----- EXERCISE MATERIAL

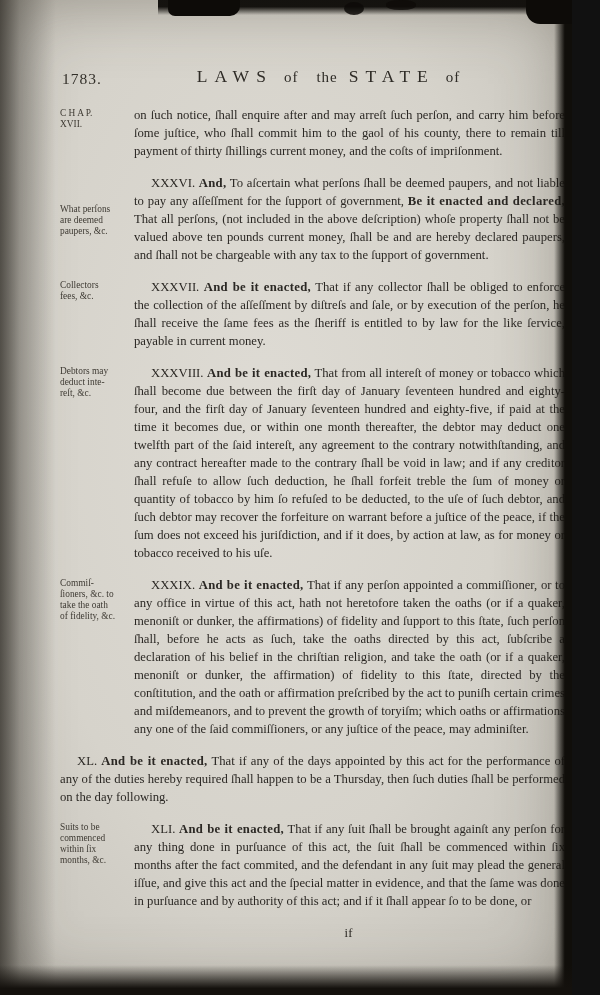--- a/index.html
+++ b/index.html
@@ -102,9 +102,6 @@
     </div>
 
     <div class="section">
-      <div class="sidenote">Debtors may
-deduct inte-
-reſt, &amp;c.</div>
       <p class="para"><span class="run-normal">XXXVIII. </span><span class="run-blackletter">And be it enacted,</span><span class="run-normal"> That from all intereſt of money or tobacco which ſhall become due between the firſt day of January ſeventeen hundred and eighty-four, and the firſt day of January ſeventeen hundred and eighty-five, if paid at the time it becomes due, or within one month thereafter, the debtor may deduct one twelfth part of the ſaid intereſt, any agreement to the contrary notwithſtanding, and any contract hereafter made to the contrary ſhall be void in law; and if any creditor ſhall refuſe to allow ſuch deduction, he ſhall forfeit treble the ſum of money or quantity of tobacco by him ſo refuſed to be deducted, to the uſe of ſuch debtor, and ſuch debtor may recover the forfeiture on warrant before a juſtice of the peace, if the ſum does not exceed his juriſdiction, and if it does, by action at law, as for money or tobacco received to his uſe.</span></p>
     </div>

----------

- _DESCRIPTION OF THE TASK_:
The line containing "to his uſe.</span></p>" and all lines after it, through the end of the entries above, are to be returned exactly and alone.

- _RESULT OF THIS EXERCISE_:
       <p class="para"><span class="run-normal">XXXVIII. </span><span class="run-blackletter">And be it enacted,</span><span class="run-normal"> That from all intereſt of money or tobacco which ſhall become due between the firſt day of January ſeventeen hundred and eighty-four, and the firſt day of January ſeventeen hundred and eighty-five, if paid at the time it becomes due, or within one month thereafter, the debtor may deduct one twelfth part of the ſaid intereſt, any agreement to the contrary notwithſtanding, and any contract hereafter made to the contrary ſhall be void in law; and if any creditor ſhall refuſe to allow ſuch deduction, he ſhall forfeit treble the ſum of money or quantity of tobacco by him ſo refuſed to be deducted, to the uſe of ſuch debtor, and ſuch debtor may recover the forfeiture on warrant before a juſtice of the peace, if the ſum does not exceed his juriſdiction, and if it does, by action at law, as for money or tobacco received to his uſe.</span></p>
     </div>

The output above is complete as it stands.